Some of you may not like this form factor as compared to the Nokia DC-16 stick as it occupies lesser space, but then it all comes down to personal choices. Moreover, portable chargers aren’t devices you will necessarily carry in your trouser pockets.
Features and Specifications
The Sony CP-F1LSA houses a 3500 mAh Lithium polymer rechargeable battery and the box also contains a microUSB to USB cable along with a wall adapter. You can either self-charge the battery from the AC wall adapter or from your laptops USB port. You can charge any smartphone or tablet which has a microUSB port using the CP-F1LSA. But since it has a 3500mAh battery, it is ideal to be used only for cellphones as the tablet batteries are of much higher capacity. You can still charge tablets in emergency situations.
There is a button on one edge which can switch the battery on or off. There are two status indicators on either side of the microUSB port. When the charging is on, you have the green LED glowing. While self-charging, you will notice the orange LED glowing.

(Saved entries)
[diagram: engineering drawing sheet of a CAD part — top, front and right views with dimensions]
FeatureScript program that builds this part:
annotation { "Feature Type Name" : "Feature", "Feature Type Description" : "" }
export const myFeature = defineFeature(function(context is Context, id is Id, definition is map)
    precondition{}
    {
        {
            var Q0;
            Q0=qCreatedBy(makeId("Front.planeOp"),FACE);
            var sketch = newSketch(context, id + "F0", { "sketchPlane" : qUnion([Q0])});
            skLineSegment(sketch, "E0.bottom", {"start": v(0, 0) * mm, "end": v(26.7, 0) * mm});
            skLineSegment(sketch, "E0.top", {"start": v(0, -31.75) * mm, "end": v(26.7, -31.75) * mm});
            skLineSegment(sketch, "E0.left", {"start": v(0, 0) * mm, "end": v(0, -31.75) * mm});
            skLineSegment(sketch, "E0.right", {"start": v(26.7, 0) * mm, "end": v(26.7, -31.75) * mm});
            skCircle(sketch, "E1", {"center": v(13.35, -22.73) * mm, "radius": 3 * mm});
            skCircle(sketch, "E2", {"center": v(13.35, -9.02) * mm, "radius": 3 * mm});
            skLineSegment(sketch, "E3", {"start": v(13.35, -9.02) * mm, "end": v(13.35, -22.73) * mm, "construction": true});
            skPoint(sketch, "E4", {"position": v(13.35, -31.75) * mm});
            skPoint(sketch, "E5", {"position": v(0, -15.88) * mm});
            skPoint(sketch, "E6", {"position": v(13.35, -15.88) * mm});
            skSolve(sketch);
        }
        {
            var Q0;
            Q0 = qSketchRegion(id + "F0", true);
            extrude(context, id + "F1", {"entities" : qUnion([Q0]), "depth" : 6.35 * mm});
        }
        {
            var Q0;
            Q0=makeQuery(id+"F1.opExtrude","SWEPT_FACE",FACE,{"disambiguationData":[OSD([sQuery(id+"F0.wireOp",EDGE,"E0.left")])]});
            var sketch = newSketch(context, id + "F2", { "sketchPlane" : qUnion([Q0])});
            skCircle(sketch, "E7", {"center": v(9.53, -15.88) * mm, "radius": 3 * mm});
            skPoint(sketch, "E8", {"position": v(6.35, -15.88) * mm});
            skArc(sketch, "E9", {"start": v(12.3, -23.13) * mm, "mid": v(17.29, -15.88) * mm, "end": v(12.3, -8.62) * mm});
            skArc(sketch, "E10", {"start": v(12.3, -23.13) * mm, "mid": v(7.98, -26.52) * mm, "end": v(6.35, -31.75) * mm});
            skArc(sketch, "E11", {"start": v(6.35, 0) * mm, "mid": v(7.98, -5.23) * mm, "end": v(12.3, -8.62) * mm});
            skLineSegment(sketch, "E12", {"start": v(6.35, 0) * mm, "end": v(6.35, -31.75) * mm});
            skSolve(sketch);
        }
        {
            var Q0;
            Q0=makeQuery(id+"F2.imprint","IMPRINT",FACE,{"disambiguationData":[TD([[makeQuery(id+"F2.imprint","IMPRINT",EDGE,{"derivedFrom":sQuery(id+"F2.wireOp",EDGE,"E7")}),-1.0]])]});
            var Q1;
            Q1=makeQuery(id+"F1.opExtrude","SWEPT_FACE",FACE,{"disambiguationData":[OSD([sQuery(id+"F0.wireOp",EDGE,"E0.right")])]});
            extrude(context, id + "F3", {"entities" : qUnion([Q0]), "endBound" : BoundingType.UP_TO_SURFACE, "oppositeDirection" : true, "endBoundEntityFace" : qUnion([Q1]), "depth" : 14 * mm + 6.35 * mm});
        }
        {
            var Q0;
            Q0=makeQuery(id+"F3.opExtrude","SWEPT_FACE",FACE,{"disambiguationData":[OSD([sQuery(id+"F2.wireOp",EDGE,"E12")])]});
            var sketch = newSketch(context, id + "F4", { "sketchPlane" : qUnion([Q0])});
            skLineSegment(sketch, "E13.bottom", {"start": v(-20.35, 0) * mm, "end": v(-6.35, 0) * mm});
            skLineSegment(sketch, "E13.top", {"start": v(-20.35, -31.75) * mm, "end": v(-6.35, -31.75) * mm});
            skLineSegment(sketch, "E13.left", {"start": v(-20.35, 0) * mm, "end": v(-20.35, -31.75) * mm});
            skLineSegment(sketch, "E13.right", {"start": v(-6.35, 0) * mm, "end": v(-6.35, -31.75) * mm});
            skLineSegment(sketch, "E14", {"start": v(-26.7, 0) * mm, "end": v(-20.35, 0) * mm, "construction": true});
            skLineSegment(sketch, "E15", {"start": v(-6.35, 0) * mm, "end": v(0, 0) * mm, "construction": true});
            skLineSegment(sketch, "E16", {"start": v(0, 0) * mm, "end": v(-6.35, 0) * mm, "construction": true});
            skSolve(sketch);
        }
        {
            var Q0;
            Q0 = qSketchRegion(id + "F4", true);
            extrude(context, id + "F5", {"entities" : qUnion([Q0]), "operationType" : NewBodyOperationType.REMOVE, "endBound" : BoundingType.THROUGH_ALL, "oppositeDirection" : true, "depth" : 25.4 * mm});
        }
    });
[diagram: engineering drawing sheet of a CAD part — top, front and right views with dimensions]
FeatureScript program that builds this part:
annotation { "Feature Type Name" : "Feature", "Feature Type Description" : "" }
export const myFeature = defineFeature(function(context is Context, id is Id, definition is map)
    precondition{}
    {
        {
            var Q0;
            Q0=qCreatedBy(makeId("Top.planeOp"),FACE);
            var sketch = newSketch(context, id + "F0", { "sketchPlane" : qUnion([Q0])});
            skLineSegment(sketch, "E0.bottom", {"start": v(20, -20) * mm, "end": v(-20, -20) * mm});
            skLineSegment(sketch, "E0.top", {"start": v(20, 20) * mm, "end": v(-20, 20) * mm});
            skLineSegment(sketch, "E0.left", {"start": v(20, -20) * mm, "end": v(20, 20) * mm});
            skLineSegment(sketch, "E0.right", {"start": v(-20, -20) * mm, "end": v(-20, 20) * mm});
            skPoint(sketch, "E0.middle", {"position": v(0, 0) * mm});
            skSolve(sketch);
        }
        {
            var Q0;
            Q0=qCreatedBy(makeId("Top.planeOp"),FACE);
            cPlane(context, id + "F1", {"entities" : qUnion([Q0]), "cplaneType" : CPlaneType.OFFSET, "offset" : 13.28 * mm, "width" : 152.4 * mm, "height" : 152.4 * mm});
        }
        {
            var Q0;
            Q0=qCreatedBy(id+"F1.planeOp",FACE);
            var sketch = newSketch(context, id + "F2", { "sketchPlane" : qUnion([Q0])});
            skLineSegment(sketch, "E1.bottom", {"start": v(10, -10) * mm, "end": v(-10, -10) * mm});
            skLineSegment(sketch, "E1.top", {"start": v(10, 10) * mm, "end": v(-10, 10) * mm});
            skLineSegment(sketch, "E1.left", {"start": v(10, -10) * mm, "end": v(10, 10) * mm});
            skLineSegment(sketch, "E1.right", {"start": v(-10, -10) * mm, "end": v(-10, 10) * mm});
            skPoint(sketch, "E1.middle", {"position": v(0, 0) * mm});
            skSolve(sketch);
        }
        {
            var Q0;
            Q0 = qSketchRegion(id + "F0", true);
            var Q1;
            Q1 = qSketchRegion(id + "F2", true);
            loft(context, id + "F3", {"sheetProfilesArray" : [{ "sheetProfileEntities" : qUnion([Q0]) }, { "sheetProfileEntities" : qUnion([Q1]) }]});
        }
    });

> [What is needed]: Could you write out the entire Sony CP-F1LSA charger text above, word for word?

> [Completed exercise]:
Some of you may not like this form factor as compared to the Nokia DC-16 stick as it occupies lesser space, but then it all comes down to personal choices. Moreover, portable chargers aren’t devices you will necessarily carry in your trouser pockets.
Features and Specifications
The Sony CP-F1LSA houses a 3500 mAh Lithium polymer rechargeable battery and the box also contains a microUSB to USB cable along with a wall adapter. You can either self-charge the battery from the AC wall adapter or from your laptops USB port. You can charge any smartphone or tablet which has a microUSB port using the CP-F1LSA. But since it has a 3500mAh battery, it is ideal to be used only for cellphones as the tablet batteries are of much higher capacity. You can still charge tablets in emergency situations.
There is a button on one edge which can switch the battery on or off. There are two status indicators on either side of the microUSB port. When the charging is on, you have the green LED glowing. While self-charging, you will notice the orange LED glowing.